More recently, we have developed a simplified technique for cell blocks that we call ‘cell buttons’, shown diagrammatically in Figure 2.15. It is applicable to cell-rich tissues such as lymph nodes and cellular neoplasms. A drop of thick, creamy material obtainable from such tissues using a 27–25-gauge needle without aspiration is gently expelled onto a glass slide as usual, but is not spread or smeared. After a few seconds to allow the drop to adhere to the slide, the slide is carefully immersed in 90% ethanol. The sample remains stuck to the slide as a drop (‘button’). Alcohol-fixation, unlike formalin, holds the sample together. After fixation, the ‘button’ is gently detached with a scalpel blade and processed like a small biopsy. The amount of tissue obtained in this way can be substantial, cell preservation and fixation is excellent, and the material is well suited to immunocytochemical studies (Fig. 2.16). An advantage over a conventional cell block is that the cell material is concentrated, whereas multiple sections may be necessary to find scanty tissue fragments in a cell block.





Fixation and staining


Two fundamentally different methods of fixation and staining are used in FNAC: air-drying followed by a Romanowsky-type stain such as MGG, Jenner-Giemsa, Wright’s stain or Diff-Quik (Harleco, Philadelphia); and alcohol-fixation followed by Papanicolaou (Pap) or hematoxylin and eosin (H&E) staining. Both methods have their advantages and deficiencies. The effect produced on cells by air-drying and wet-fixation is easily understood if one compares the three-dimensional shape of a fried egg with that of a boiled egg (Fig. 2.17). Air-drying causes the cell, both cytoplasm and nucleus, to flatten on the slide just like an egg flattens in the frying pan. It therefore appears larger than a cell fixed in ethanol, which maintains its three-dimensional rounded shape. Nuclear enlargement and variation in nuclear size are exaggerated in air-dried smears. This enhances the difference between normal and abnormal cells (see Fig. 2.9A).



Optimal fixation of air-dried smears depends on rapid drying. This can be enhanced by using a hair dryer with moderate heat. Slow drying of thick bloody smears tends to produce artifacts, in particular shrinkage of cells and nuclei, which may render diagnosis impossible (see Fig. 2.10). The main problem with wet-fixed smears is that highly cellular smears dry so quickly that drying artifacts can be difficult to avoid (Fig. 2.18).

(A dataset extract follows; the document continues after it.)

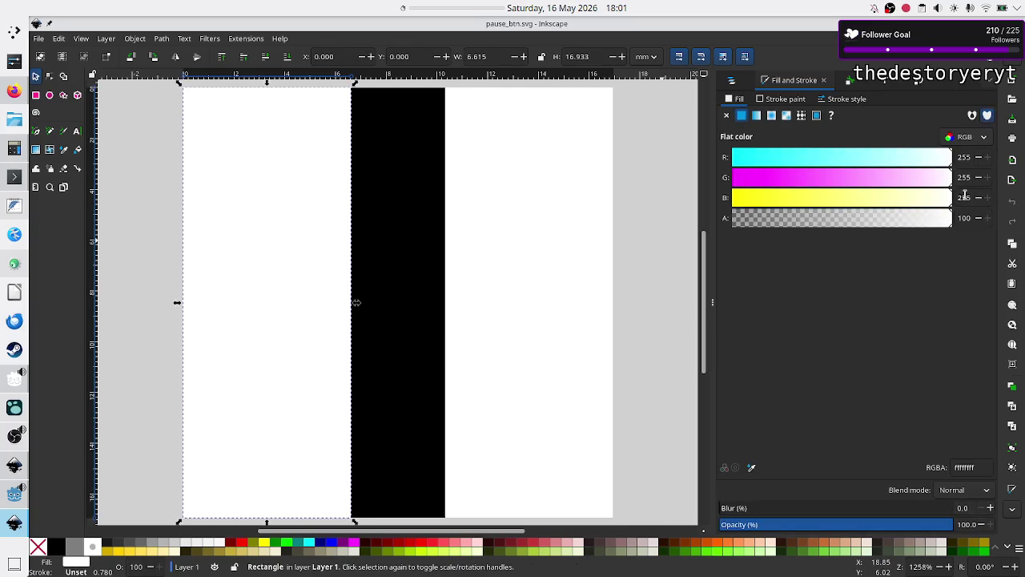
type("0")
key("Return")
left_click(569, 303)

Pathologists trained in gynecological cytology usually prefer alcohol-fixation and Pap staining also for FNB smears while those trained in hematology choose air-dried MGG-stained smears. If sufficient material is available, the two methods should be used in parallel since some features of cells, cell products and stroma are better demonstrated by one than by the other. The differences between air-dried MGG smears and alcohol-fixed Pap smears and the features highlighted by each method are listed in Tables 2.1 and 2.2. The two methods obviously provide complementary diagnostic information. If only air-dried smears are available, some can later be rehydrated and stained with Pap or H&E.23 However, additional material processed as a cell block may be required to allow special stains, multiple immune markers or other ancillary tests.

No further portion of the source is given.